2016/2017 New Years Resolutions
This post reviews my 2016 resolutions and details my resolutions for 2017.
I believe I had three main resolutions in 2016: keep in better touch with friends and family, release a new music album, and read 20 books. The first I did okay with, but I definitely could have done better. The second I regret not completing because now it will cost me $9.99 per cover song that I wish to release. Loudr is undergoing some rather unfavorable changes (for cover artists, at least). If I had submitted my album before December I wouldn’t have had to pay anything for the licensing up front. The previous model took a percentage of your sales figures as royalties. I’m definitely rather upset with Loudr now; being a hobbyist arranger and poor grad student, I don’t have the money to purchase mechanical licensing for each of the songs I want to release. For a 10 song album, that’s $100 up front! My 8 song album released in May 2014 made around $250 since release. If I paid the mechanical license fees, I wouldn’t see any profits for almost a year! Ridiculous! So I’m done with releasing music for money until I can find a better licensing company.
Now on to discussing the 2017 resolutions!
I feel like I’m ambitious with my resolutions this year because I have two primary resolutions and two secondary resolutions. The primary resolutions are (1) play my alto saxophone for at least 60 minutes per week and (2) spend at least 60 minutes of my free time per week writing up an ebook focused on MD modeling. The secondary resolutions are (1) spend 30 minutes per week attempting to learn how to play the piano and (2) read at least 100 pages per week.
I played the alto and baritone (bari) saxophones, switching back and forth, throughout my seven years of musical education; I played the alto sax in 6th grade and all of high school and the bari sax in 7th, 8th, 10th, and 12th grades. I marched the alto sax all four years of high school marching band and played it for concert band in 9th grade and wind symphony in 11th grade. I played the bari sax in concert band in 10th grade and wind symphony in 12th grade. I really enjoyed playing the saxophone and being in band all seven years. I considered myself to be pretty good, but not amazing. I enjoyed playing, but I wasn’t ambitious in my playing. Not like my amazing sister who is fantastic at playing the french horn and loves music so much that in high school she drove an hour each way to participate in the Grand Rapids Youth Symphony, an organization for “Western Michigan’s most talented young musicians to rehearse and perform together under demanding professional standards.” And now she’s going to school for music education and participates in a bunch of music-related activities. Much more musically ambitious than me. If Michigan Tech had a marching band instead of the pep band, I likely would have continued my playing. That wasn’t the only factor, though. My coursework, other interests, making friends, broomball, etc. caused my sax playing to fall by the wayside during my time as an undergrad. Now I would like to start playing again.

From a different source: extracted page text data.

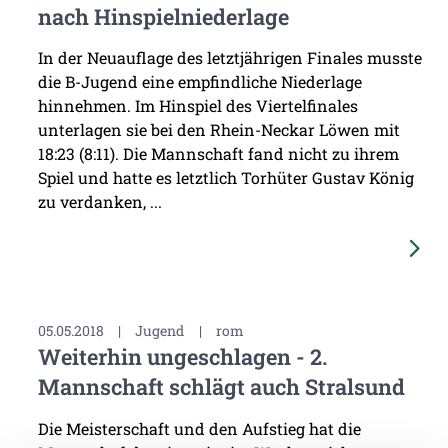
nach Hinspielniederlage
In der Neuauflage des letztjährigen Finales musste
die B-Jugend eine empfindliche Niederlage
hinnehmen. Im Hinspiel des Viertelfinales
unterlagen sie bei den Rhein-Neckar Löwen mit
18:23 (8:11). Die Mannschaft fand nicht zu ihrem
Spiel und hatte es letztlich Torhüter Gustav König
zu verdanken, ...
05.05.2018
|
Jugend
|
rom
Weiterhin ungeschlagen - 2.
Mannschaft schlägt auch Stralsund
Die Meisterschaft und den Aufstieg hat die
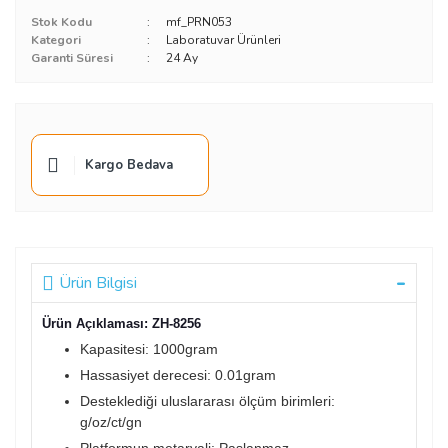
Stok Kodu
mf_PRN053
Kategori
Laboratuvar Ürünleri
Garanti Süresi
24 Ay
Kargo Bedava
Ürün Bilgisi
Ürün Açıklaması: ZH-8256
Kapasitesi: 1000gram
Hassasiyet derecesi: 0.01gram
Desteklediği uluslararası ölçüm birimleri:
g/oz/ct/gn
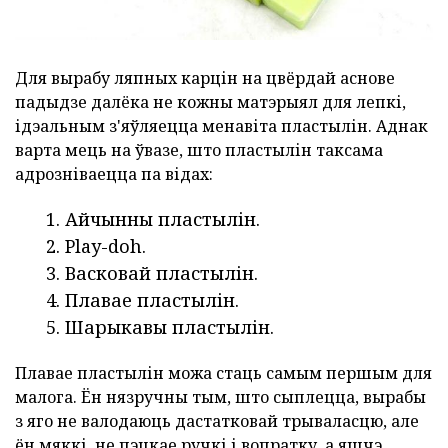
Для вырабу ляпных карцін на цвёрдай аснове
падыдзе далёка не кожны матэрыял для лепкі,
ідэальным з'яўляецца менавіта пластылін. Аднак
варта мець на ўвазе, што пластылін таксама
адрозніваецца па відах:
Айчынны пластылін.
Play-doh.
Васковай пластылін.
Плавае пластылін.
Шарыкавы пластылін.
Плавае пластылін можа стаць самым першым для
малога. Ён нязручны тым, што сыплецца, вырабы
з яго не валодаюць дастатковай трываласцю, але
ён мяккі, не пэцкае ручкі і вопратку, а яшчэ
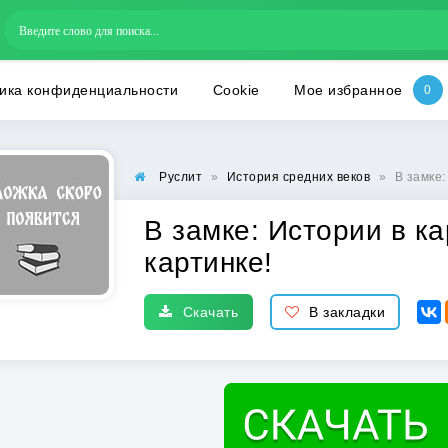
ика конфиденциальности
Cookie
Мое избранное
Руслит
»
История средних веков
»
В замке:
В замке: Истории в ка
картинке!
Скачать
В закладки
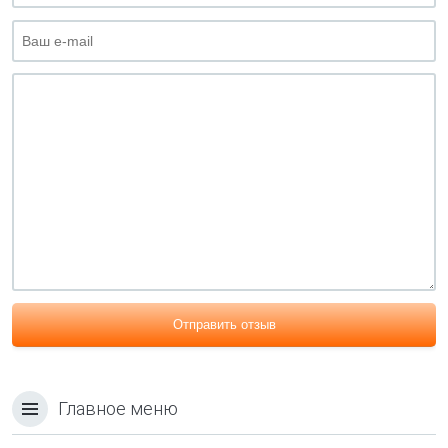
Отправить отзыв
Главное меню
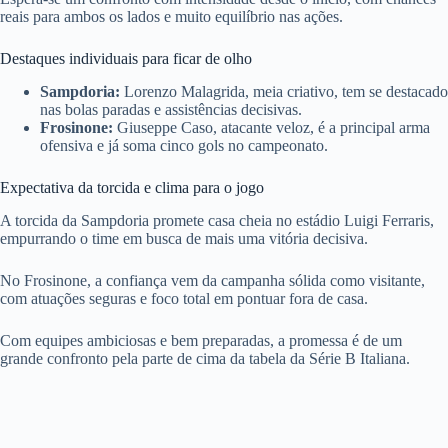
reais para ambos os lados e muito equilíbrio nas ações.
Destaques individuais para ficar de olho
Sampdoria:
Lorenzo Malagrida, meia criativo, tem se destacado
nas bolas paradas e assistências decisivas.
Frosinone:
Giuseppe Caso, atacante veloz, é a principal arma
ofensiva e já soma cinco gols no campeonato.
Expectativa da torcida e clima para o jogo
A torcida da Sampdoria promete casa cheia no estádio Luigi Ferraris,
empurrando o time em busca de mais uma vitória decisiva.
No Frosinone, a confiança vem da campanha sólida como visitante,
com atuações seguras e foco total em pontuar fora de casa.
Com equipes ambiciosas e bem preparadas, a promessa é de um
grande confronto pela parte de cima da tabela da Série B Italiana.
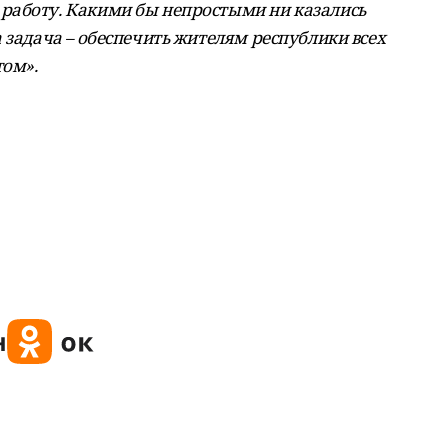
работу. Какими бы непростыми ни казались
 задача – обеспечить жителям республики всех
том».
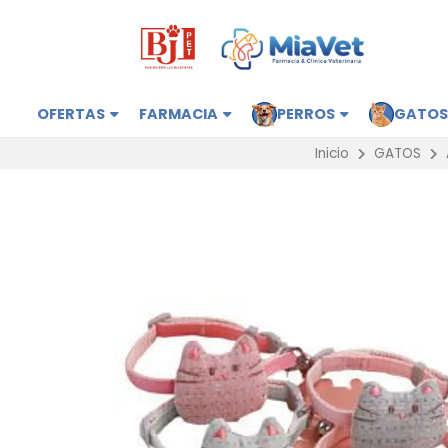
OFERTAS
FARMACIA
PERROS
GATO
Inicio
GATOS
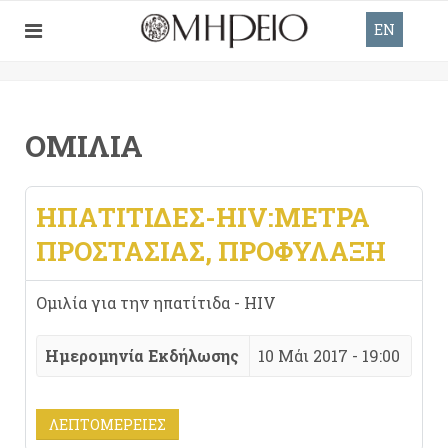
EN
ΟΜΙΛΊΑ
ΗΠΑΤΊΤΙΔΕΣ-HIV:ΜΈΤΡΑ
ΠΡΟΣΤΑΣΊΑΣ, ΠΡΟΦΎΛΑΞΗ
Ομιλία για την ηπατίτιδα - HIV
Ημερομηνία Εκδήλωσης
10 Μάι 2017 - 19:00
ΛΕΠΤΟΜΈΡΕΙΕΣ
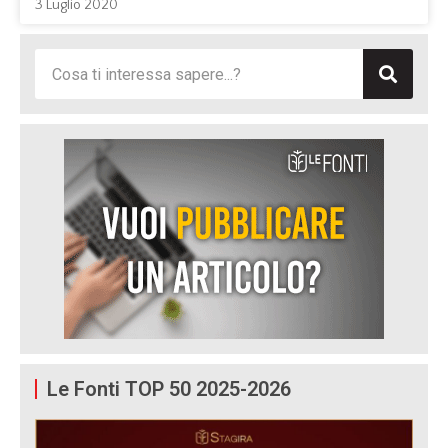
3 Luglio 2020
Le Fonti TOP 50 2025-2026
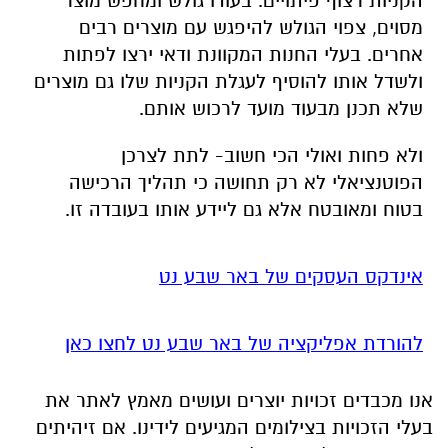
הקניות רצוף פיתויים. בעודו גולש ומחפש מוצר
מסוים, צפוי הגולש להיפגש עם מוצרים רבים
אחרים. בעלי החנות המקוונת ודאי ירצו לפתות
ולשדל אותו להוסיף לעגלת הקניות שלו גם מוצרים
שלא תכנן מבעוד מועד לרכוש אותם.
ולא פחות ואולי הכי חשוב- לתת לצרכן
הפוטנציאלי לא רק תחושה כי תהליך הרכישה
בטוח ומאובטח אלא גם ליידע אותו בעובדה זו.
אינדקס העסקים של באר שבע נט
להורדת אפליקציה של באר שבע נט לחצו כאן
אנו מכבדים זכויות יוצרים ועושים מאמץ לאתר את
בעלי הזכויות בצילומים המגיעים לידינו. אם זיהיתים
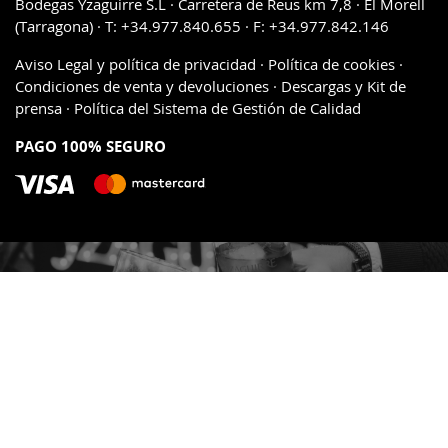
Bodegas Yzaguirre S.L · Carretera de Reus km 7,8 · El Morell
(Tarragona) · T: +34.977.840.655 · F: +34.977.842.146
Aviso Legal y política de privacidad
·
Política de cookies
·
Condiciones de venta y devoluciones
·
Descargas y Kit de
prensa
·
Política del Sistema de Gestión de Calidad
PAGO 100% SEGURO
Amb la col·laboració de:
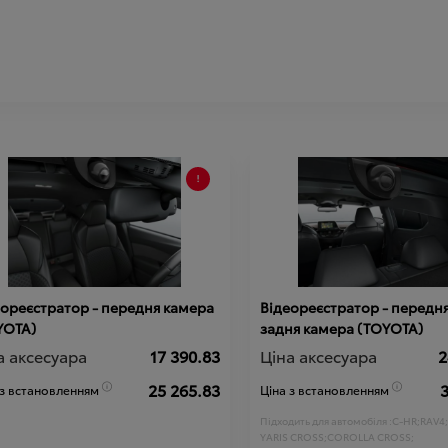
ореєстратор - передня камера
Відеореєстратор - передня та
YOTA)
задня камера (TOYOTA)
а аксесуара
17 390.83
Ціна аксесуара
2
25 265.83
3
 з встановленням
Ціна з встановленням
Підходить для автомобіля :
C-HR;
RAV4;
YARIS CROSS;
COROLLA CROSS;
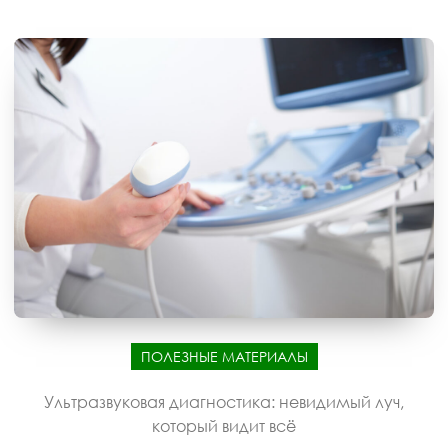
ПОЛЕЗНЫЕ МАТЕРИАЛЫ
Ультразвуковая диагностика: невидимый луч,
который видит всё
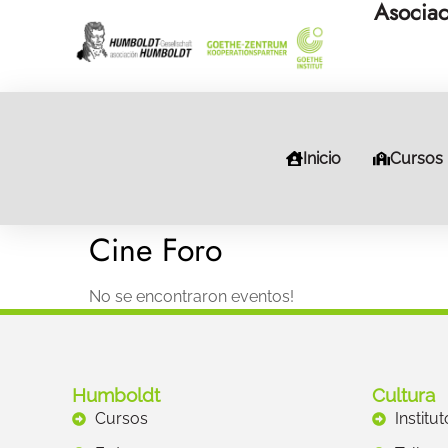
Asociac
Inicio
Cursos
Cine Foro
No se encontraron eventos!
Humboldt
Cultura
Cursos
Institu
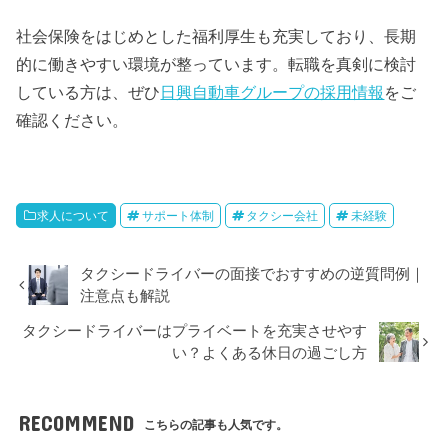
社会保険をはじめとした福利厚生も充実しており、長期
的に働きやすい環境が整っています。転職を真剣に検討
している方は、ぜひ
日興自動車グループの採用情報
をご
確認ください。
求人について
サポート体制
タクシー会社
未経験
タクシードライバーの面接でおすすめの逆質問例｜
注意点も解説
タクシードライバーはプライベートを充実させやす
い？よくある休日の過ごし方
RECOMMEND
こちらの記事も人気です。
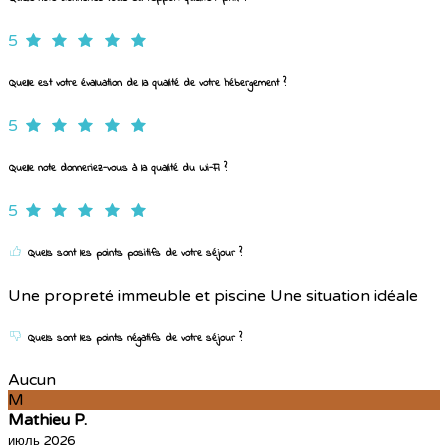
5
Quelle est votre évaluation de la qualité de votre hébergement ?
5
Quelle note donneriez-vous à la qualité du Wi-Fi ?
5
Quels sont les points positifs de votre séjour ?
Une propreté immeuble et piscine Une situation idéale
Quels sont les points négatifs de votre séjour ?
Aucun
M
Mathieu P.
июль 2026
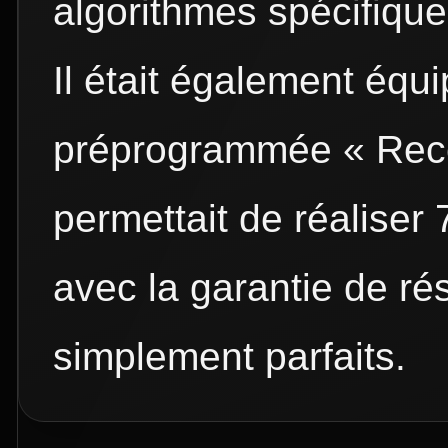
algorithmes spécifique
Il était également équi
préprogrammée « Recet
permettait de réaliser 
avec la garantie de ré
simplement parfaits.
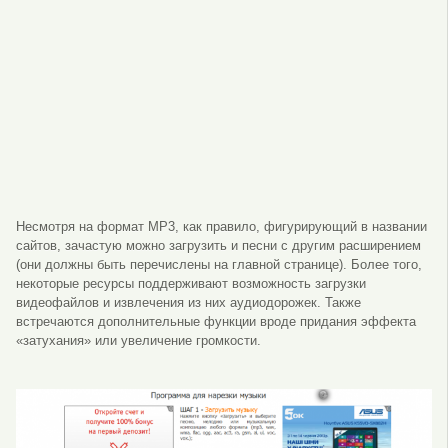
Несмотря на формат MP3, как правило, фигурирующий в названии
сайтов, зачастую можно загрузить и песни с другим расширением
(они должны быть перечислены на главной странице). Более того,
некоторые ресурсы поддерживают возможность загрузки
видеофайлов и извлечения из них аудиодорожек. Также
встречаются дополнительные функции вроде придания эффекта
«затухания» или увеличение громкости.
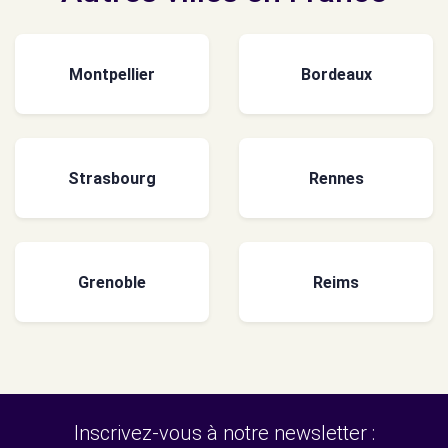
Montpellier
Bordeaux
Strasbourg
Rennes
Grenoble
Reims
Inscrivez-vous à notre newsletter :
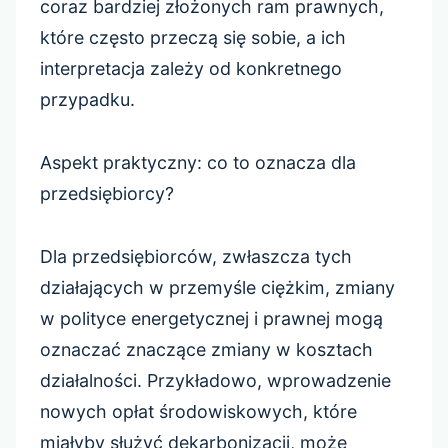
coraz bardziej złożonych ram prawnych,
które często przeczą się sobie, a ich
interpretacja zależy od konkretnego
przypadku.
Aspekt praktyczny: co to oznacza dla
przedsiębiorcy?
Dla przedsiębiorców, zwłaszcza tych
działających w przemyśle ciężkim, zmiany
w polityce energetycznej i prawnej mogą
oznaczać znaczące zmiany w kosztach
działalności. Przykładowo, wprowadzenie
nowych opłat środowiskowych, które
miałyby służyć dekarbonizacji, może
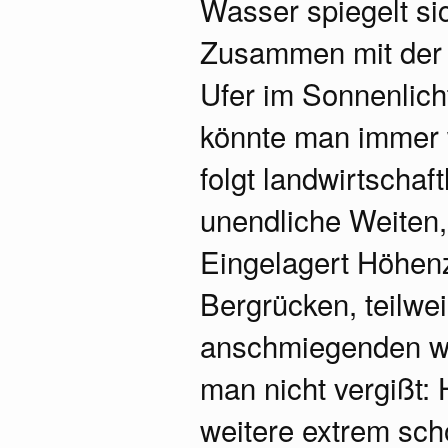
Wasser spiegelt si
Zusammen mit der
Ufer im Sonnenlic
könnte man immer w
folgt landwirtschaf
unendliche Weiten,
Eingelagert Höhen
Bergrücken, teilwei
anschmiegenden wei
man nicht vergißt:
weitere extrem sc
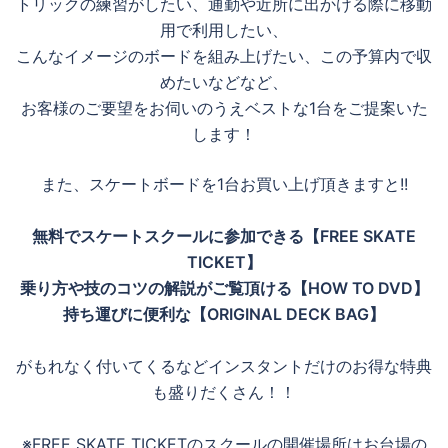
トリックの練習がしたい、通勤や近所に出かける際に移動
用で利用したい、
こんなイメージのボードを組み上げたい、この予算内で収
めたいなどなど、
お客様のご要望をお伺いのうえベストな1台をご提案いた
します！
また、スケートボードを1台お買い上げ頂きますと!!
無料でスケートスクールに参加できる【FREE SKATE
TICKET】
乗り方や技のコツの解説がご覧頂ける【HOW TO DVD】
持ち運びに便利な【ORIGINAL DECK BAG】
がもれなく付いてくるなどインスタントだけのお得な特典
も盛りだくさん！！
※FREE SKATE TICKETのスクールの開催場所はお台場の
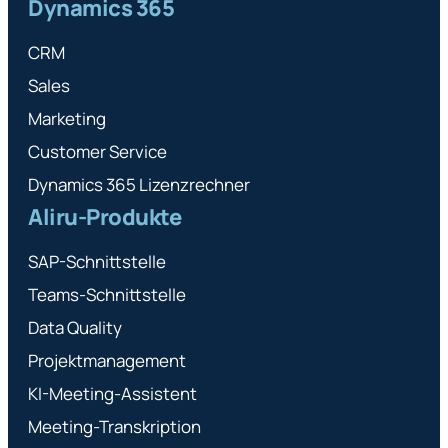
Dynamics 365
CRM
Sales
Marketing
Customer Service
Dynamics 365 Lizenzrechner
Aliru-Produkte
SAP-Schnittstelle
Teams-Schnittstelle
Data Quality
Projektmanagement
KI-Meeting-Assistent
Meeting-Transkription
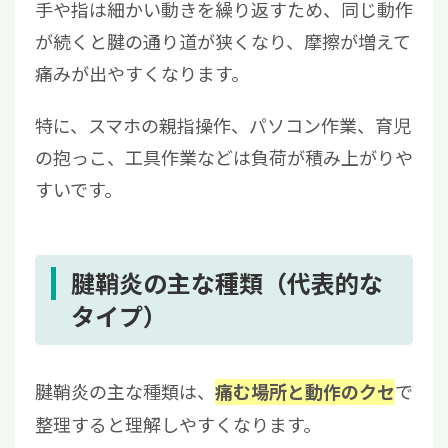
手や指は細かい動きを繰り返すため、同じ動作
が続くと腱の通り道が狭くなり、摩擦が増えて
痛みが出やすくなります。
特に、スマホの親指操作、パソコン作業、育児
の抱っこ、工具作業などは負荷が積み上がりや
すいです。
腱鞘炎の主な種類（代表的な
タイプ）
腱鞘炎の主な種類は、
で
痛む場所と動作のクセ
整理すると理解しやすくなります。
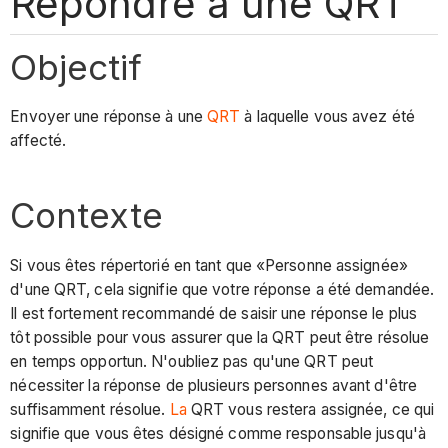
Répondre à une QRT
Objectif
Envoyer une réponse à une
QRT
à laquelle vous avez été
affecté.
Contexte
Si vous êtes répertorié en tant que «Personne assignée»
d'une QRT, cela signifie que votre réponse a été demandée.
Il est fortement recommandé de saisir une réponse le plus
tôt possible pour vous assurer que la QRT peut être résolue
en temps opportun. N'oubliez pas qu'une QRT peut
nécessiter la réponse de plusieurs personnes avant d'être
suffisamment résolue.
La
QRT vous restera assignée, ce qui
signifie que vous êtes désigné comme responsable jusqu'à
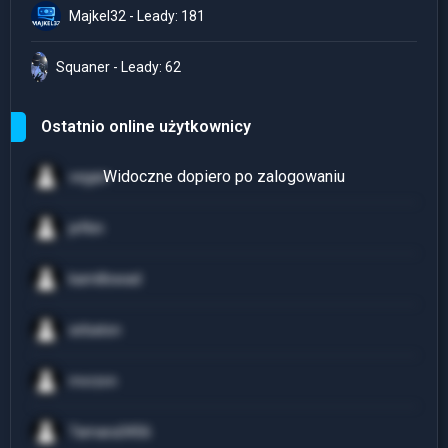
Majkel32 - Leady: 181
Squaner - Leady: 62
Ostatnio online użytkownicy
vegarr
jefkin
kamillowad
sirbaton
mvrzvn
Tamara3456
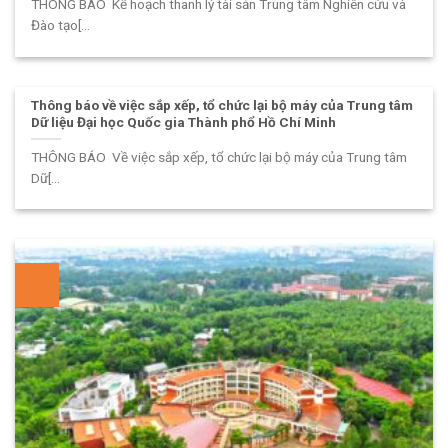
THÔNG BÁO Kế hoạch thanh lý tài sản Trung tâm Nghiên cứu và
Đào tạo[...
Thông báo về việc sắp xếp, tổ chức lại bộ máy của Trung tâm
Dữ liệu Đại học Quốc gia Thành phổ Hồ Chí Minh
THÔNG BÁO Về việc sắp xếp, tổ chức lại bộ máy của Trung tâm
Dữ[...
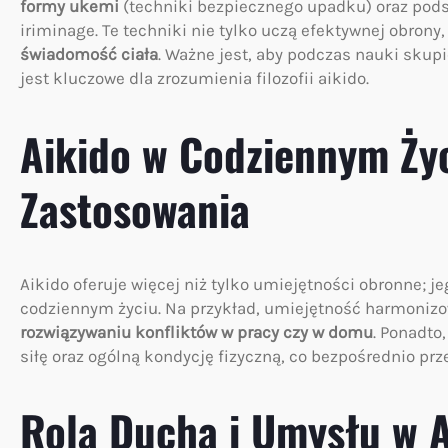
formy ukemi
(techniki bezpiecznego upadku) oraz podst
iriminage. Te techniki nie tylko uczą efektywnej obrony,
świadomość ciała
. Ważne jest, aby podczas nauki skupi
jest kluczowe dla zrozumienia filozofii aikido.
Aikido w Codziennym Ży
Zastosowania
Aikido oferuje więcej niż tylko umiejętności obronne;
codziennym życiu. Na przykład, umiejętność harmonizo
rozwiązywaniu konfliktów w pracy czy w domu
. Ponadto
siłę oraz ogólną kondycję fizyczną, co bezpośrednio prz
Rola Ducha i Umysłu w A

So I’m going to try playing my alto sax for at least 60 minutes per week. It’ll be hard going in the beginning because I’ll have to review how to read sheets of music and the saxophone fingerings. But it’ll get easier with practice. I’m hoping that getting back into playing will help with my music arranging. I also want to play for Leila, my fiancé, because she has never heard me play.
Being a poor Ph.D. student I’ve looked into additional income streams, but a lot of them don’t work well. A bunch of survey type things that pay pennies per survey. Well, in my googling I found a web page (authored by a grad student) which said that an ebook written to solve a problem that is unique to your situation is the best way to make a second income. It takes a lot of work to write it, but once it’s written and published, you’re set.
I’m going to try working on this ebook for at least 60 minutes per week. The problem this ebook will solve is becoming familiar with MD modeling and running simulations. To avoid ethical/legal issues, all simulations, post-processing, and compiling will be done with my own hardware. All time put into this ebook will be my own free time and will not take time away from my research. All compilation, simulation, and post-processing scripts will be written from scratch. All models will be created from scratch and will be different models than the ones used in my research. The book will assume that the reader has little to no knowledge of MD modeling and LAMMPS. It will assume basic UNIX and Python skills, but will include links to learning resources just in case. This book is not meant to be a comprehensive resource for MD modeling or LAMMPS; it’s meant to explain just enough to understand what’s going on and how to interpret standard MD simulations. It will be an excellent primer on getting started with MD modeling and running simulations with LAMMPS. Perhaps some excerpts will become blog posts.
My first secondary resolution is to spend at least 30 minutes per week learning how to play the piano. I have an old MIDI keyboard that would be super helpful in my video game music arranging if only I knew how to play it. The goal of this resolution is to become good enough with the keyboard to enable me to compose music. It’s quite painful clicking every single note into the piano roll of a DAW (Digital Audio Workstation). I feel like I could compose something halfway decent if only I could get it into the computer easily. The other secondary resolution is to read at least 100 pages per week. By my calculations, reading 100 pages per week should result in reading about 17 books in 2017. I assumed that the average novel contains 300 pages. Here’s my math:
Between these four resolutions, my Ph.D., and my life at home with my lovely fiancé I should be quite busy!